Сказки Старой Эль (Тальберг) - страница 27

Он сел у самого огня, обхватил колени руками и уткнулся в них подбородком. Дома бы ему никто не дал рассиживаться, бесцельно всматриваясь в тихие всполохи догорающих брёвен, изредка стреляющих багрово-алыми искрами из-под серого пепла. А здесь – сиди сколько хочешь, смотри в огонь. Он так и будет сидеть и смотреть. Часами. Гвен покосился на старика, устало откинувшегося на резную спинку кресла. Оно, видно, перекочевало сюда из замка, как и те сундуки, что стоят в дальнем и ближнем углах. Да и утварь попадалась совсем непростая – кубок с изящной чеканкой в виде переплетенных ветвей, чернильница с серебряной крышкой, книги, затянутые в кожу, с медными уголками и заклёпками, поднос, на котором сейчас оплывали свечи. А вот кровать была совсем простая, сбитая из ясеневых досок, с тюфяком почти как дома – солома, ветошь, труха… Только полог сшил кто-то совсем недавно из хорошего полотна и ловко подрубил тонкой строчкой – крохотные стежки ровной дорожкой бежали по всему краю. Верно, та же рука проложила их, что и чисто вымела пол (сейчас-то Гвен его мёл), убрала тенёта из углов и проконопатила окна. Скатерть и полотенца в сундуке тоже были ровнёхонько подрублены. Видно, опекает старика какая-нибудь сердобольная кумушка. Древняя – под стать этому дому и его хозяину – но крепкая. Чисто тут, обихожено, еда в подполе припасена: мука, пшено, капуста в бочке, репа, горох сушеный, молотых корешков и трав полно в горшочках… Гвен зевнул. Тепло очага и сытый желудок тянули в сон. Он покосился на старика, осторожно взял кочергу, поворошил угли, любуясь яркими искорками в сером облачке пепла, подбросил пару полешек и пошёл на свой тюфяк, брошенный на один из сундуков в углу.

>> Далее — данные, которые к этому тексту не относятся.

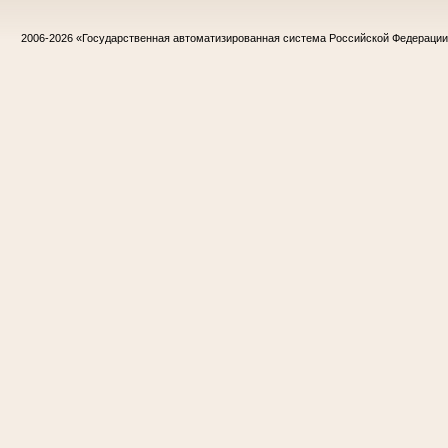
2006-2026
«Государственная автоматизированная система Российской Федераци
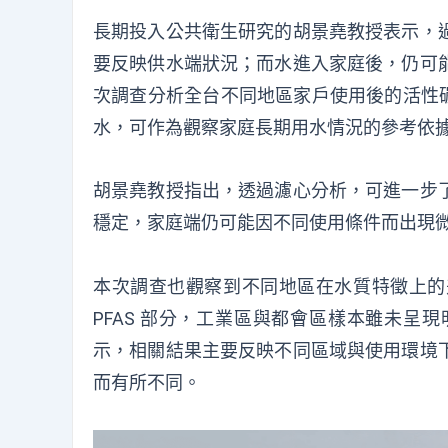
長期投入公共衛生研究的胡景堯教授表示，
要反映供水端狀況；而水進入家庭後，仍可
次調查分析全台不同地區家戶使用後的活性碳濾
水，可作為觀察家庭長期用水情況的參考依
胡景堯教授指出，透過濾心分析，可進一步
穩定，家庭端仍可能因不同使用條件而出現
本次調查也觀察到不同地區在水質特徵上的
PFAS 部分，工業區與都會區樣本雖未呈
示，相關結果主要反映不同區域與使用環境
而有所不同。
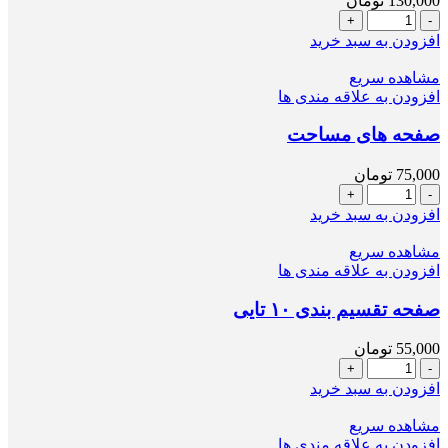
130,000
تومان
صفحه
قالب
افزودن به سبد خرید
مثلثی
با
مشاهده سریع
طلق
افزودن به علاقه مندی ها
عدد
صفحه های مساحت
75,000
تومان
صفحه
های
افزودن به سبد خرید
مساحت
عدد
مشاهده سریع
افزودن به علاقه مندی ها
صفحه تقسیم بندی ۱۰ تایی
55,000
تومان
صفحه
تقسیم
افزودن به سبد خرید
بندی
۱۰
مشاهده سریع
تایی
افزودن به علاقه مندی ها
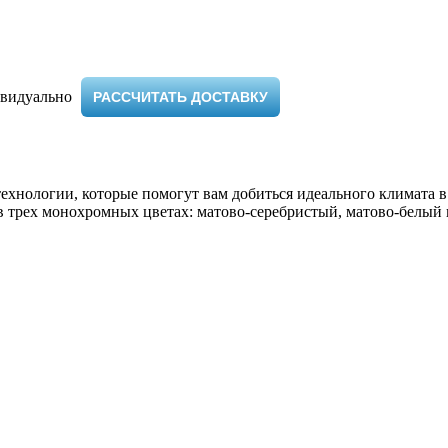
видуально ​
РАССЧИТАТЬ ДОСТАВКУ
ехнологии, которые помогут вам добиться идеального климата в
 трех монохромных цветах: матово-серебристый, матово-белый 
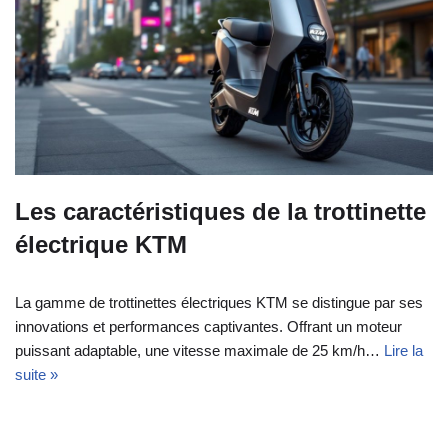
Les caractéristiques de la trottinette
électrique KTM
La gamme de trottinettes électriques KTM se distingue par ses
innovations et performances captivantes. Offrant un moteur
puissant adaptable, une vitesse maximale de 25 km/h…
Lire la
suite »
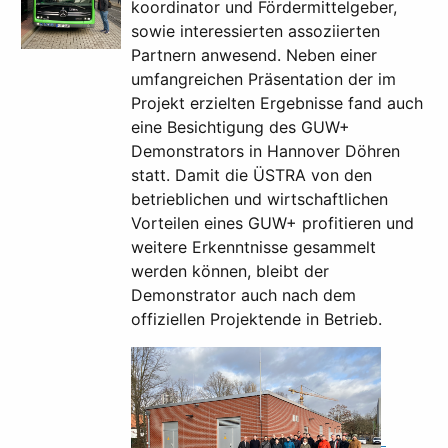
koordinator und Fördermittelgeber,
sowie interessierten assoziierten
Partnern anwesend. Neben einer
umfangreichen Präsentation der im
Projekt erzielten Ergebnisse fand auch
eine Besichtigung des GUW+
Demonstrators in Hannover Döhren
statt. Damit die ÜSTRA von den
betrieblichen und wirtschaftlichen
Vorteilen eines GUW+ profitieren und
weitere Erkenntnisse gesammelt
werden können, bleibt der
Demonstrator auch nach dem
offiziellen Projektende in Betrieb.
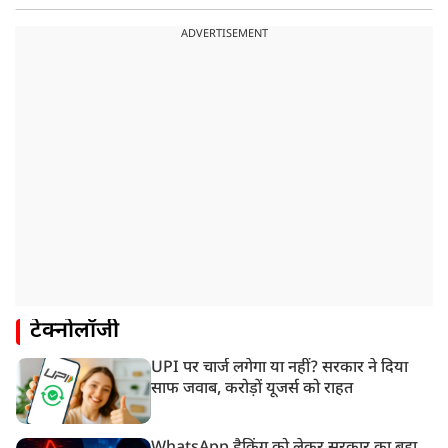
ADVERTISEMENT
टेक्नोलॉजी
UPI पर चार्ज लगेगा या नहीं? सरकार ने दिया
साफ जवाब, करोड़ों यूजर्स को राहत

Старик не пошевелился, но взглядом проводил. Будет сидеть до рассвета. Тихий, как скала, как уснувший на зиму терновый куст за окном.

Гвен моргнул, устраиваясь на своем ложе, локти и колени соскальзывали с выпуклой крышки, но он привалился к стене, подоткнул под спину плащ – от камня тянуло столетним холодом – и заснул.


Когда на третий день буря утихла, старик отправил его чистить западную дорогу от тяжелого мокрого снега.

Гвен

Он тогда здорово помахал лопатой, шаг за шагом вгрызаясь ее крепким деревянным языком в блестящий на солнце и уже немного осевший под его лучами сугроб. Гвен весь вымок и готов был снять не только овчинный жилет, но и льняную рубаху и остаться в одних штанах и рукавицах, но ему было жаль останавливаться даже на мгновение, он шёл и шёл, врубаясь в рыхлый снег, скидывал его через плечо и двигался дальше, размеренно поднимая и опуская лопату, утирал пот шапкой, сдвигал ее на затылок и снова резким уже выверенным движением вонзал лопату в белое сверкающее крошево. Руки и плечи мальчика-переплётчика наливались болью и силой, спина гудела, но ноги упрямо выверяли шаги. Он пробил тропу в снежном заносе и, оперевшись на лопату, смотрел, как дорога сбегает по холмам вниз в долину. Там ее уже не сильно замело, можно было пройти. С посохом так вообще легко.